Exercise brief: Your response should be an exact transcription of the data, images excluded.

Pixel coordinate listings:
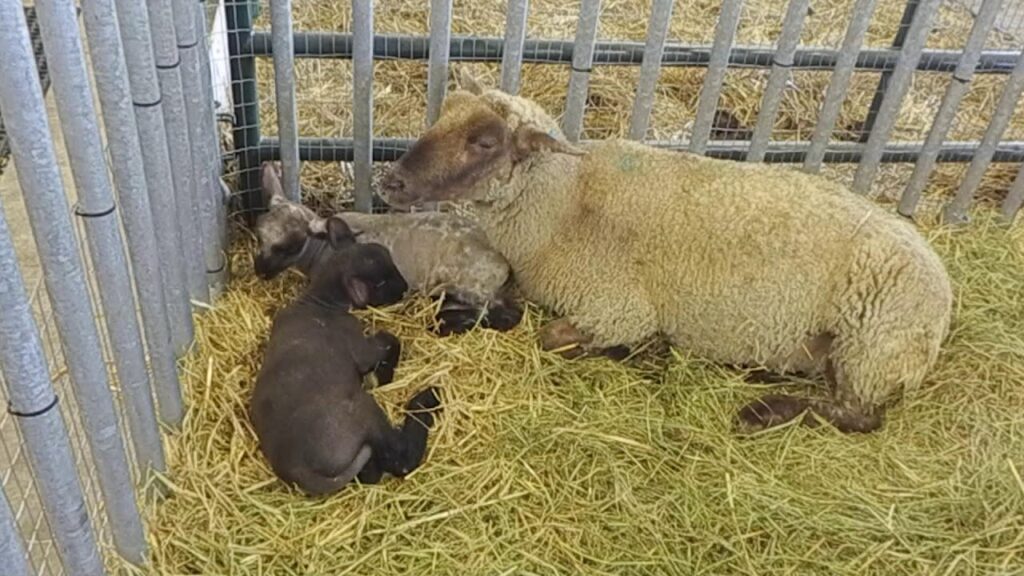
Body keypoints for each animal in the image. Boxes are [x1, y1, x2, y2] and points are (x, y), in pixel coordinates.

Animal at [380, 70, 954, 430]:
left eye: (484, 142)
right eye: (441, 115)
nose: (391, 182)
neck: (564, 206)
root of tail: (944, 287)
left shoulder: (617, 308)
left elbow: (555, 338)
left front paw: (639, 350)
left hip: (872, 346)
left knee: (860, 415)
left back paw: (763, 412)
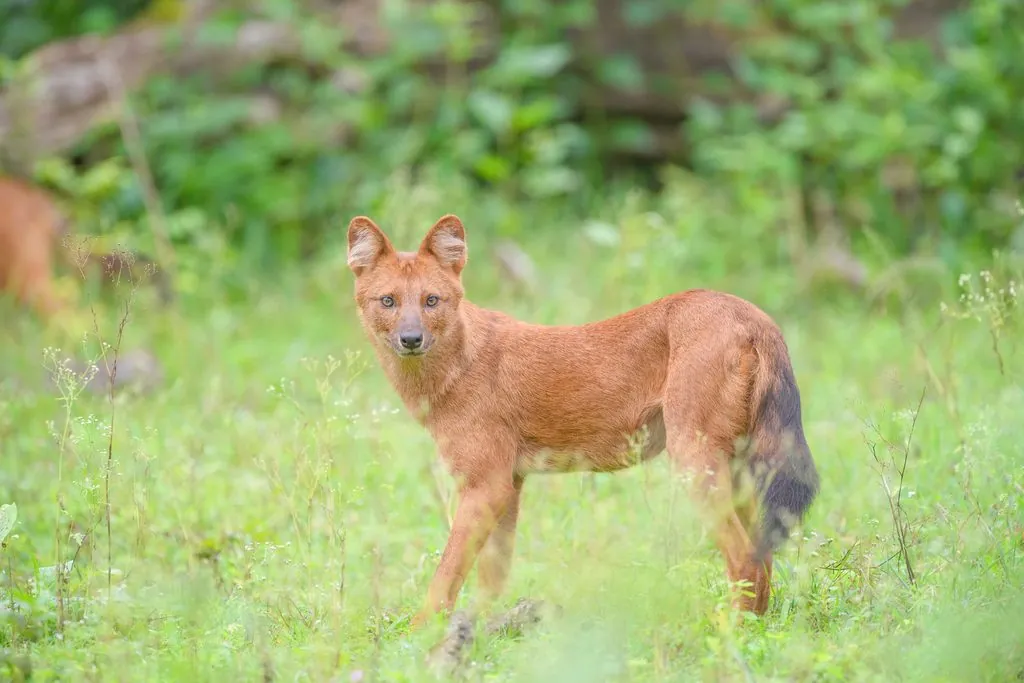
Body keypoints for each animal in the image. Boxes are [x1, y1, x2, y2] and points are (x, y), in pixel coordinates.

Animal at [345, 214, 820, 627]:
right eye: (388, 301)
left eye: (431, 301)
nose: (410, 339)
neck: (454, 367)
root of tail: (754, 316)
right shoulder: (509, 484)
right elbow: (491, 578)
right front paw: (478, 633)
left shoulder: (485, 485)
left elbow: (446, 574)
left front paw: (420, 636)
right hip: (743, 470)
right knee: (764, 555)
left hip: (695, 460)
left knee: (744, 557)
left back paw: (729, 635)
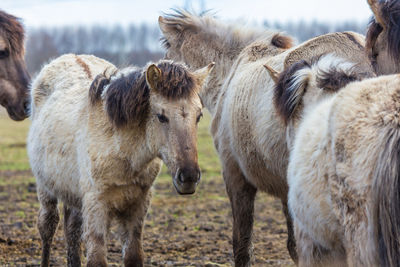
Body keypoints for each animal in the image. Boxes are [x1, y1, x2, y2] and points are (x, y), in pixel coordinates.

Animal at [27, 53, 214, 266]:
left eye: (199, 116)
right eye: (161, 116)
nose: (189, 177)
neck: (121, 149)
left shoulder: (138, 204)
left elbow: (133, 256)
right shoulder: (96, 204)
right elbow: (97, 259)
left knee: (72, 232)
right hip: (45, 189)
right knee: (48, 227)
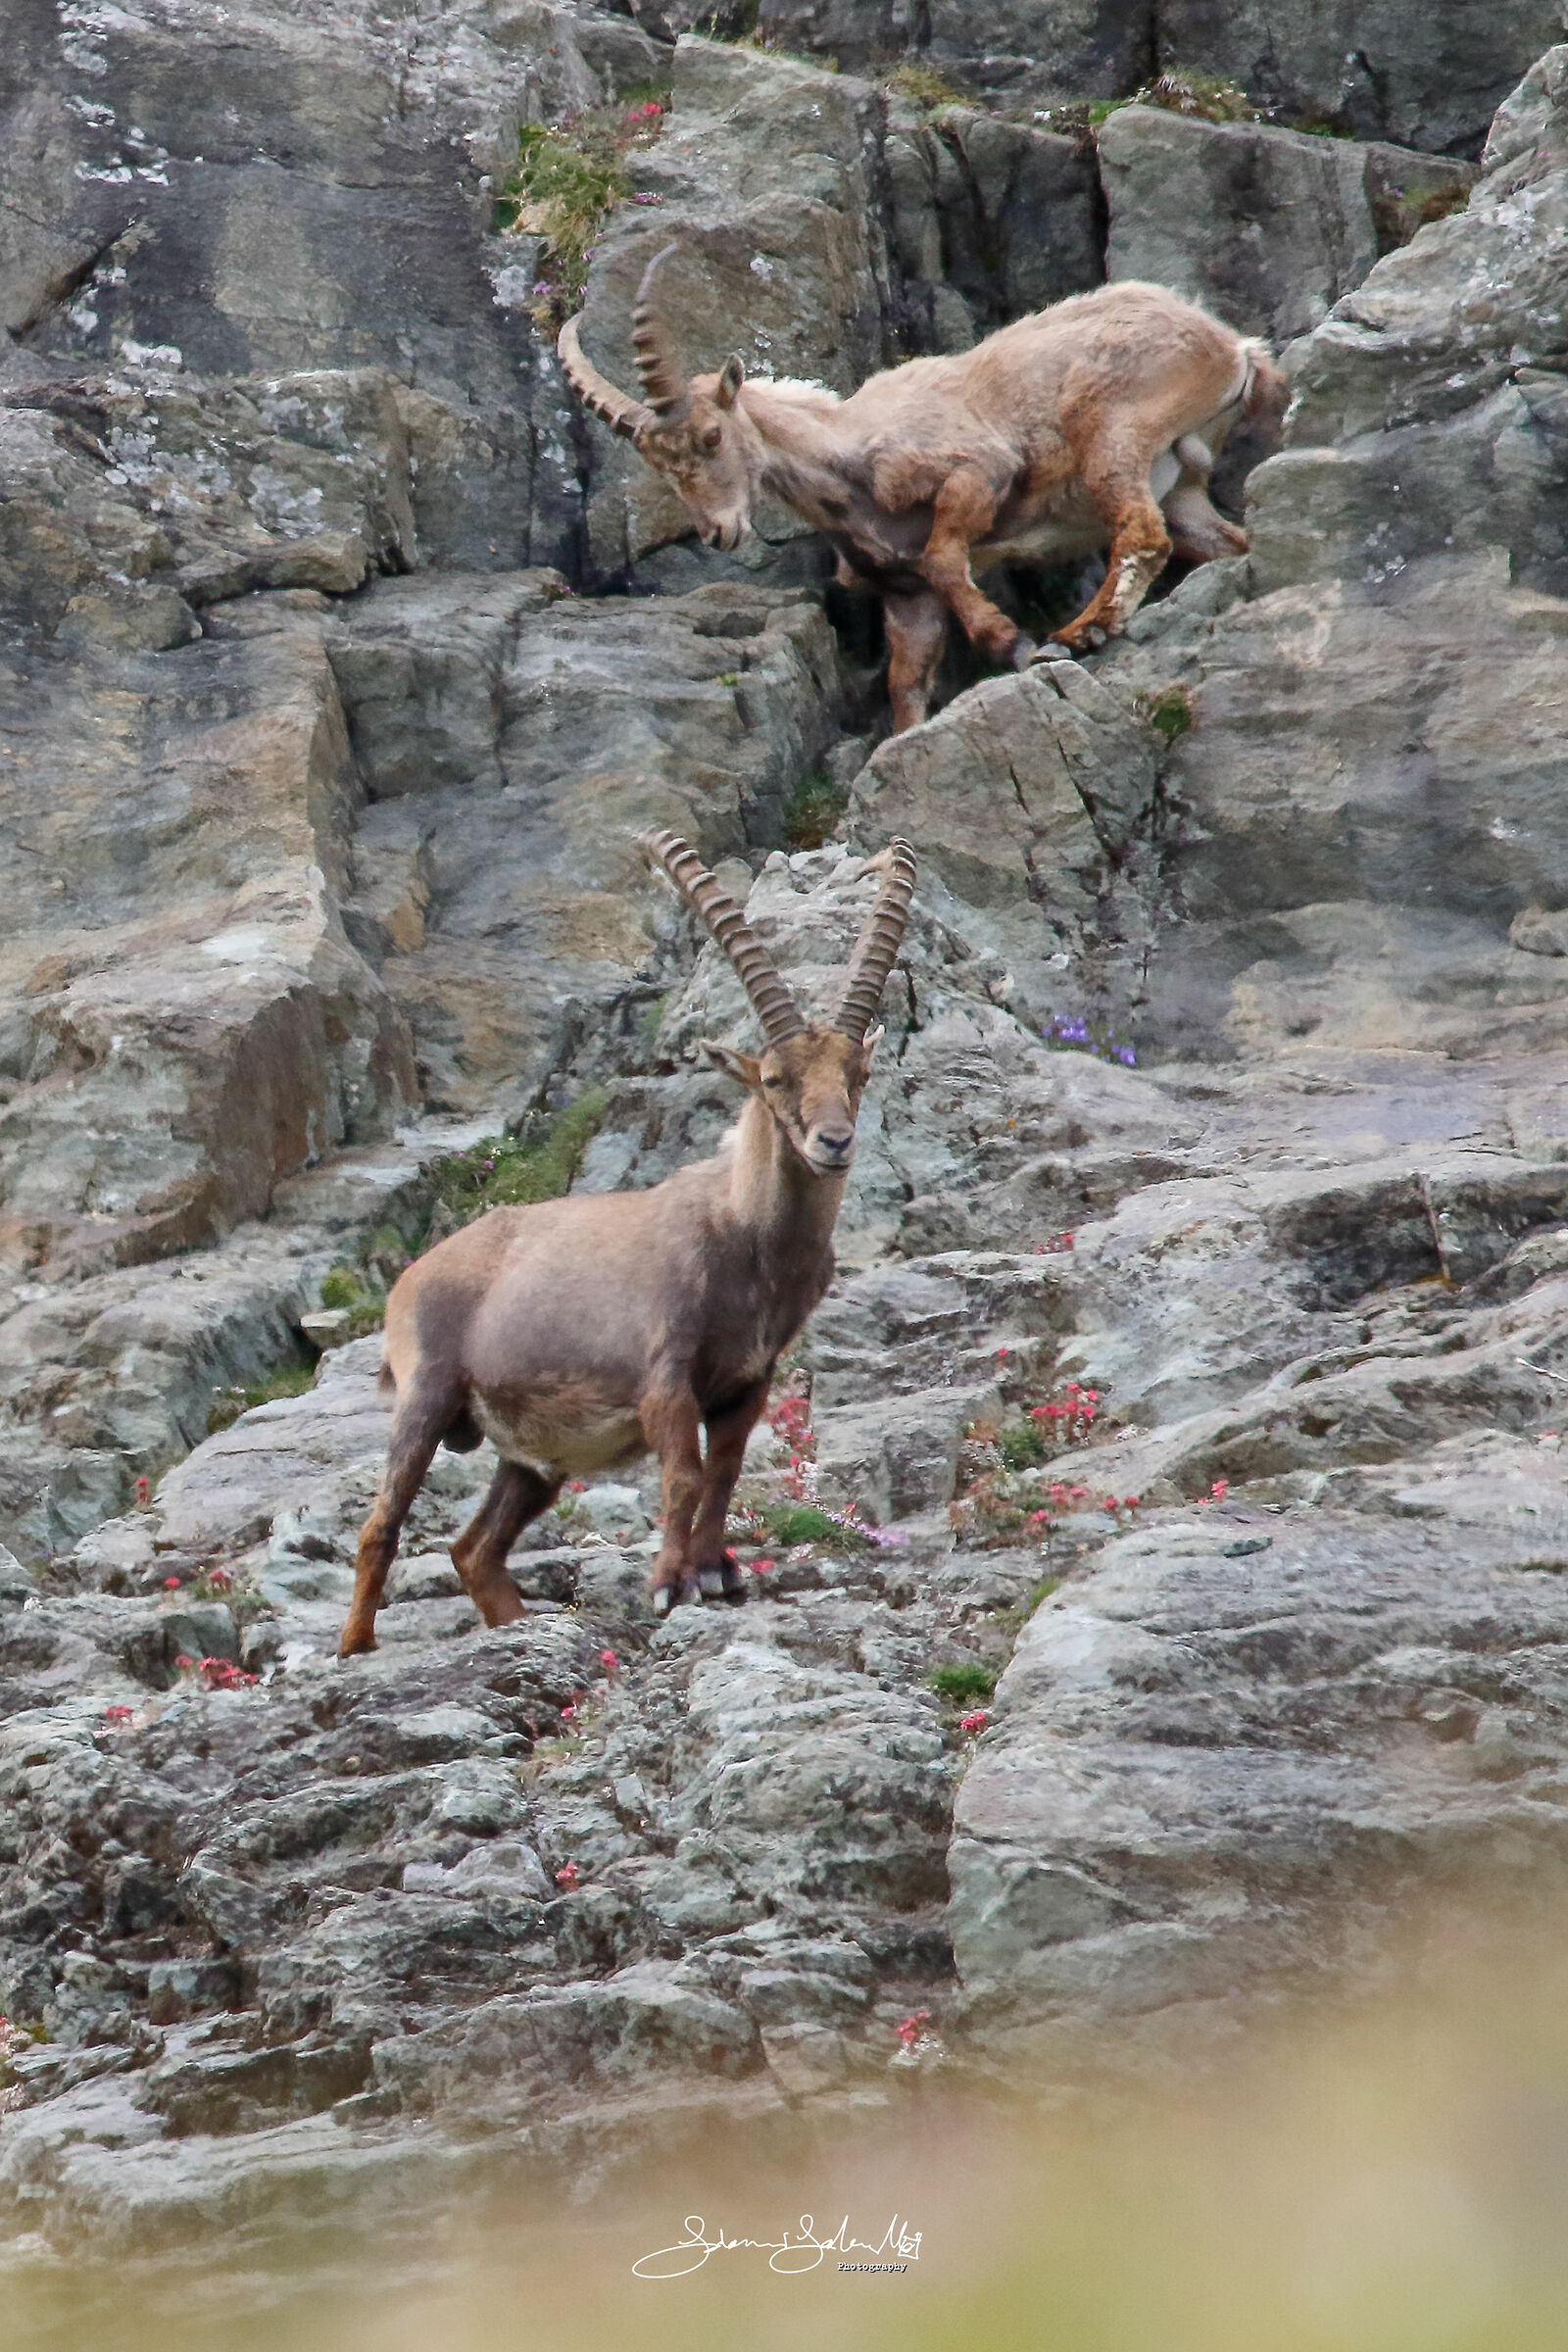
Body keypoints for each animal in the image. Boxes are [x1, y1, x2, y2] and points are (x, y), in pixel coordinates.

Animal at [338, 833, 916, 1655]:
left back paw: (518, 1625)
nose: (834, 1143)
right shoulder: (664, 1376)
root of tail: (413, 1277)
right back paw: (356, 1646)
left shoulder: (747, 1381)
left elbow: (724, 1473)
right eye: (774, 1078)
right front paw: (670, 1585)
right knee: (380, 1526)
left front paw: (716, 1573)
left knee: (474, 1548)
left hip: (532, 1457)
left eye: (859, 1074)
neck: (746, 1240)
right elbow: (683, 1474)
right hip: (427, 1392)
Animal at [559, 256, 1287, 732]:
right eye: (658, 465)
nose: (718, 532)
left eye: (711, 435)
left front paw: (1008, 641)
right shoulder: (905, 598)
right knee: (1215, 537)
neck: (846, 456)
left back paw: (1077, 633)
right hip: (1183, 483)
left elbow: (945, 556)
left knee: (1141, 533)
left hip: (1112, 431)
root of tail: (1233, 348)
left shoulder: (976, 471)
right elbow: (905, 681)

Exercise solution:
Body keypoints for each animal in the image. Boxes are [x1, y1, x2, y2] and points are (x, y), in pixel coordinates.

Animal at [380, 70, 954, 430]:
left eye: (484, 142)
right eye: (441, 115)
nose: (391, 182)
neck: (564, 206)
root of tail: (944, 287)
left shoulder: (617, 308)
left elbow: (555, 338)
left front paw: (639, 350)
left hip: (872, 346)
left knee: (860, 415)
left back paw: (763, 412)
Body keypoints for each animal in the image. Boxes are [x1, y1, x2, y2] and points are (x, y), in pixel coordinates.

Animal at [345, 214, 820, 627]:
right eye: (388, 301)
left eye: (431, 301)
nose: (410, 339)
neck: (454, 367)
root of tail: (754, 316)
right shoulder: (509, 484)
right elbow: (491, 578)
right front paw: (478, 633)
left shoulder: (485, 485)
left elbow: (446, 574)
left front paw: (420, 636)
right hip: (743, 470)
right knee: (764, 555)
left hip: (695, 460)
left knee: (744, 557)
left back paw: (729, 635)
Body keypoints for each animal in the image. Boxes are [x1, y1, x2, y2] and points are (x, y), in pixel coordinates.

Animal at [27, 53, 214, 266]:
left eye: (199, 116)
right eye: (161, 116)
nose: (189, 177)
neck: (121, 149)
left shoulder: (138, 204)
left elbow: (133, 256)
right shoulder: (96, 204)
right elbow: (97, 259)
left knee: (72, 232)
right hip: (45, 189)
right knee: (48, 227)
Body keypoints for each animal in the image. Boxes are [x1, y1, x2, y2] and points are (x, y), in pixel coordinates.

Animal at [338, 833, 916, 1655]:
left back paw: (518, 1625)
nose: (834, 1143)
right shoulder: (664, 1376)
root of tail: (413, 1277)
right back paw: (356, 1646)
left shoulder: (747, 1381)
left elbow: (724, 1473)
right eye: (774, 1078)
right front paw: (670, 1585)
right knee: (380, 1526)
left front paw: (716, 1573)
left knee: (474, 1548)
left hip: (532, 1457)
left eye: (859, 1074)
neck: (746, 1240)
right elbow: (683, 1474)
right hip: (427, 1392)
Animal at [559, 256, 1287, 732]:
right eye: (658, 465)
nose: (718, 532)
left eye: (711, 435)
left front paw: (1008, 641)
right shoulder: (905, 598)
right knee: (1215, 537)
neck: (846, 456)
left back paw: (1077, 633)
right hip: (1183, 483)
left elbow: (945, 556)
left knee: (1141, 533)
left hip: (1112, 431)
root of tail: (1233, 348)
left shoulder: (976, 471)
right elbow: (905, 681)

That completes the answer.